Paris oil & gas summit provides crucial contacts and updates on CIS projects and plans
Release Date: 2010-05-20
Large delegations from Russia and Kazakhstan and important updates on crucial projects made for a very successful CIS Oil & Gas Summit which returned to Paris for its tenth anniversary earlier this month.Says Evnika Polovinkina, CIS Oil & Gas Summit director: “We have received such enthusiastic feedback about the high-level delegates, the quality of the presentations and the networking opportunities during this event. The cocktail reception in the Louvre was truly special!
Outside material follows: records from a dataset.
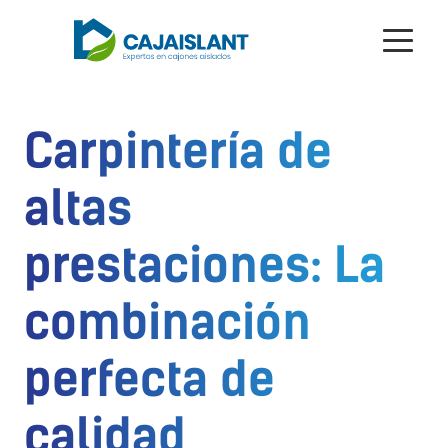
Carpintería de
altas
prestaciones: La
combinación
perfecta de
calidad,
It is gratifying to know that we manage to get the right people together year after year, because that is what the CIS Oil & Gas Summit is all about: to facilitate easy access to the CIS region.”
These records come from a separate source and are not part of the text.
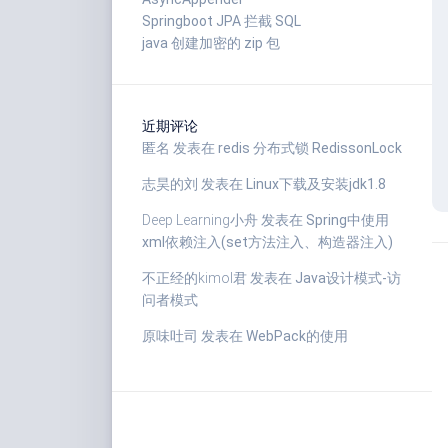
Springboot JPA 拦截 SQL
java 创建加密的 zip 包
近期评论
匿名
发表在
redis 分布式锁 RedissonLock
志昊的刘
发表在
Linux下载及安装jdk1.8
Deep Learning小舟
发表在
Spring中使用
xml依赖注入(set方法注入、构造器注入)
不正经的kimol君
发表在
Java设计模式-访
问者模式
原味吐司
发表在
WebPack的使用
Some 280 delegates from 26 countries, including Ukraine, Azerbaijan and Turkmenistan with large delegations from Russia and Kazakhstan, made the summit a popular destination for prospective and current investors who were given a singular opportunity to meet the top regional executives and regulators in one place and have their questions answered.
Highlights from the programme:
• TOTAL: Demand for gas expected to turn
Yves Louis Darricarrere, Total’s President E & P said that the global economic crisis has curbed the demand for natural gas, but that it will resume its upward trend from this year on, with a 2% increase per year until 2020. According to Mr Darricarrere, Total’s exploration and production strategy is focused on replacing oil and gas reserves and that new projects should account for 40% of the group's hydrocarbon production by 2014. He added that Total currently has 15 new exploration and production projects lined up between 2009 and 2014.
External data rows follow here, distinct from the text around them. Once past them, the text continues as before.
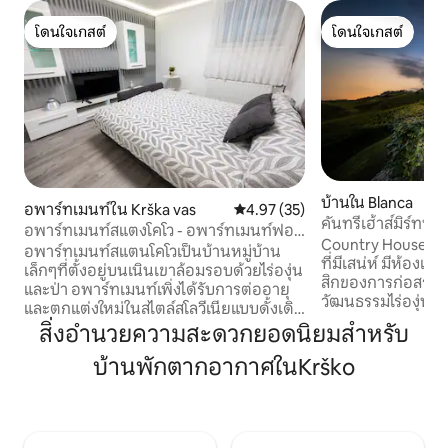
โดนใจเกสต์
โดนใจเกสต์
โดนใจเกสต์
โดนใจเกสต์
บ้านใน Blanca
อพาร์ทเมนท์ใน Krška vas
คะแนนเฉลี่ย 4.97 จาก 5, 35 รีวิว
4.97 (35)
คันทรีเฮ้าส์มิร์ทพ
อพาร์ทเมนท์สแตงโคโว - อพาร์ทเมนท์ฟอน
น่า
Country House Mirt
ตาน่าหนอนห้องนอน
อพาร์ทเมนท์สแตนโคโวเป็นบ้านหมู่บ้าน
ที่มีเสน่ห์ มีห้องเก็
เล็กๆที่ตั้งอยู่บนเนินเขาล้อมรอบด้วยไร่องุ่น
สิกของการก่อสร้
และป่า อพาร์ทเมนท์เพิ่งได้รับการต่ออายุ
วัฒนธรรมไร่องุ่นพ
และตกแต่งใหม่ในสไตล์สโลวีเนียแบบดั้งเดิม
สวยงามทำจากไม้ คัน
ภายในบ้านมีอพาร์ทเมนท์ 1 หลังและห้อง
สิ่งอำนวยความสะดวกยอดนิยมสำหรับ
และระเบียงพร้อมวิว
สตูดิโอ 1 ห้องและทั้ง 2 ห้องรองรับผู้เข้าพัก
เนินเขาของหมู่บ้านเล
บ้านพักตากอากาศในKrško
ได้ 2 คน อพาร์ทเมนท์มีห้องครัวที่มีอุปกรณ์
บลังกา คันทรีเฮ้าส์ส
ครบครันพร้อมพื้นที่รับประทานอาหารให้
แสงแดดส่องถึงคุณ
คุณเพลิดเพลินไปกับอาหารและวันหยุดของ
กับแสงแดดได้ตลอด
คุณเอง นอกจากนี้ยังมีห้องนอนแยกต่าง
Mirt ตั้งอยู่ห่างจาก
หากพร้อมทีวีและห้องน้ำกว้างขวางสวยงาม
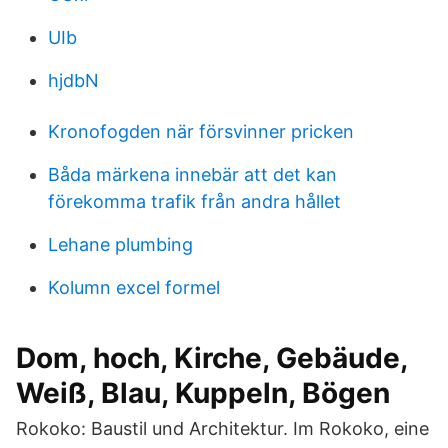
UIb
hjdbN
Kronofogden när försvinner pricken
Båda märkena innebär att det kan
förekomma trafik från andra hållet
Lehane plumbing
Kolumn excel formel
Dom, hoch, Kirche, Gebäude,
Weiß, Blau, Kuppeln, Bögen
Rokoko: Baustil und Architektur. Im Rokoko, eine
• Kazakhstan: Oil output will rise by 4.7 percent this year
Lyazzat Kiinov, Kazakhstan’s Vice Minister of Energy and Mineral Resources, said during his presentation at the Summit that “Kazakhstan's oil output will rise by 4.7 percent this year, coinciding with a rise in its economic growth.” He added that 2010 would also see further social and economic growth. Minister Kiinov further stated gas production would nearly double by 2015 to reach 65 billion cubic metres (bcm), up from 37 bcm last year.
Speaking more broadly about Kazakh energy policy, Kiinov said Kazakhstan will continue to use diverse routes to deliver its crude oil to world markets, while its priority for gas exports remains the Central Asia-Center (CAC) pipeline pumping gas to Russia from Turkmenistan, Kazakhstan and Uzbekistan.
• Gazprom Neft: Russian oil major on the march
Boris Zilbermints, Gazprom Neft Deputy General Director, Exploration & Production and Deputy Chairman of the Management Board, said the company is ready to give foreign companies access to assets in Russia in return for experience in developing off-shore fields. Said Zilvermints: “It is no secret that Russian companies have practically no experience in working fields on the shelf, to say nothing of deep-water off-shore fields. I am saying this in all honesty: we do not have this experience, and we truly are interested in acquiring it. In return for such experience, we are ready to give access to fairly serious assets on Russian territory."
Zilbermints clarified that he was talking about company assets in Yamal and East Siberia and about attracting investments. "Plus, it is possible there can be cooperation on other assets in Russia, not excluding the joint acquisition of third companies", he added.
• Shtokman update: Important to bet on the future next year
Herve Madeo, acting CEO of Shtokman Development said a rebound in gas prices will make Russia's giant Shtokman field in the Arctic profitable when it starts exporting liquefied natural gas (LNG) in 2017. Said Herve Madeo: "There are partners in the Shtokman project who think that in 2017 the price of LNG will be right and will make the LNG project profitable, therefore we have to go ahead with it ... It is important that in 2011 people bet on the future."
Madeo said the final investment decision on the whole project had been planned for September 2010. The final investment decision on the pipeline part had slipped to early 2011, with Russian caution over the environmental impacts of LNG facilities pushing back that decision.
• SOCAR: Key gas deal with Turkey in June
Rovnag Abdullayev, SOCAR President announced that the company will sign a key gas deal with Turkey next month but will not hold talks with other parties interested in supplies from the second stage of the BP operated Shah Deniz field until the end of this year, with no contracts anticipated before 2012. He also said SOCAR has started considering applications for Shah Deniz-2 gas and will open talks at the end of this year although there is "no deadline" for when they would be concluded.
• Kashagan field update: 70% completed already
Pierre Offant, Managing Director, of the North Caspian Operating Company said that Kazakhstan’s major project, Kashagan, is working hard to bring first oil production on stream at the end of 2012, with 70% of the work having been completed by the end of 2009.
The CIS Oil & Gas Summit will return to Paris from 25-27 May 2011.